-- Data for processing --

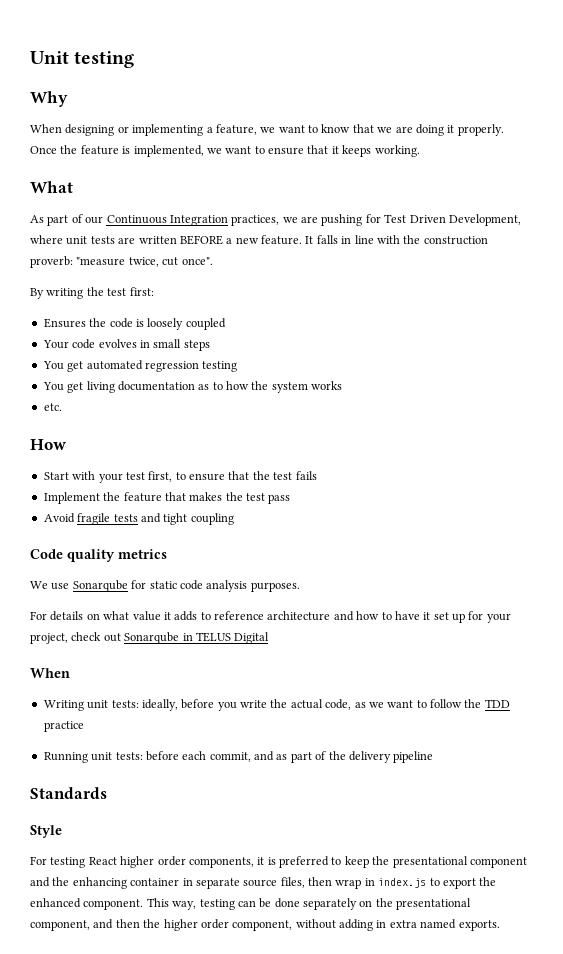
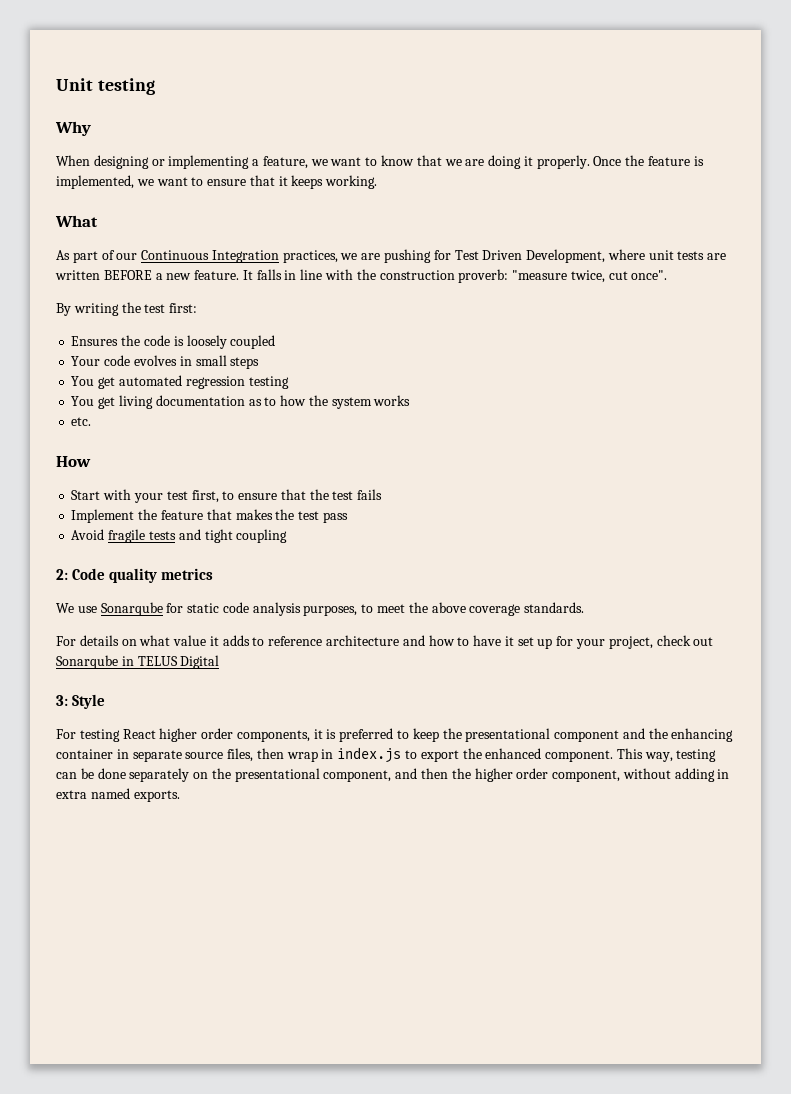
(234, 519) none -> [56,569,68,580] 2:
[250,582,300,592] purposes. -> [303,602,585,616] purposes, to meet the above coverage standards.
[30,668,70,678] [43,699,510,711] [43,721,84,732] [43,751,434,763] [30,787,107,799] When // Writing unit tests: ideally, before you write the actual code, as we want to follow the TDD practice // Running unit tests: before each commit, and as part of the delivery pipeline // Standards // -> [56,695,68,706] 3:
* * *
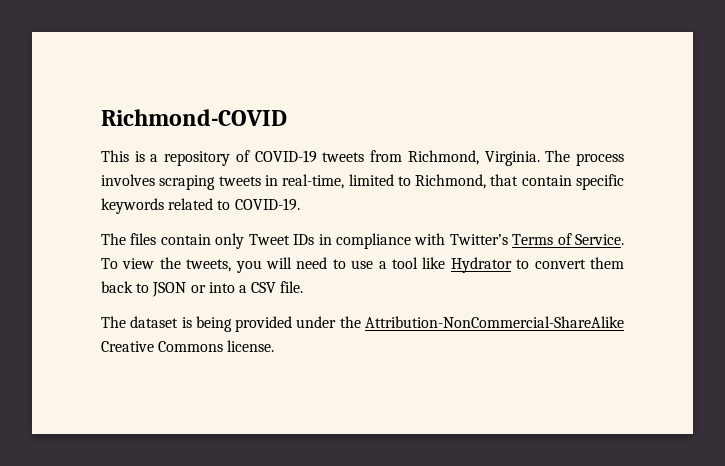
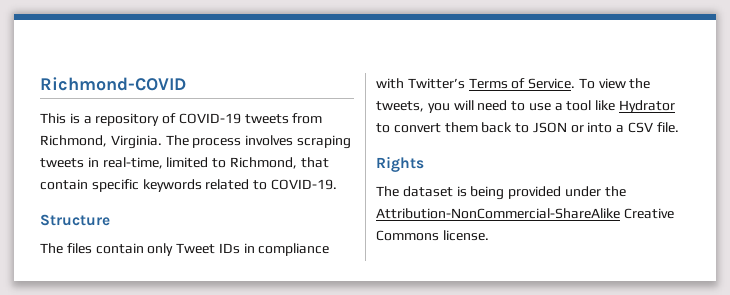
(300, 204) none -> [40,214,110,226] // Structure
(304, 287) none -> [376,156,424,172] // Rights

-- Exercise directions --
In the data above, which lines lie between the line with "[250,582,300,592] purposes. ->" and the line with "[30,668,70,678] [43,699,510,711] [43,721,84,732]", inclusive? Print those lines exactly and nothing else.

-- Exercise solution --
[250,582,300,592] purposes. -> [303,602,585,616] purposes, to meet the above coverage standards.
[30,668,70,678] [43,699,510,711] [43,721,84,732] [43,751,434,763] [30,787,107,799] When // Writing unit tests: ideally, before you write the actual code, as we want to follow the TDD practice // Running unit tests: before each commit, and as part of the delivery pipeline // Standards // -> [56,695,68,706] 3:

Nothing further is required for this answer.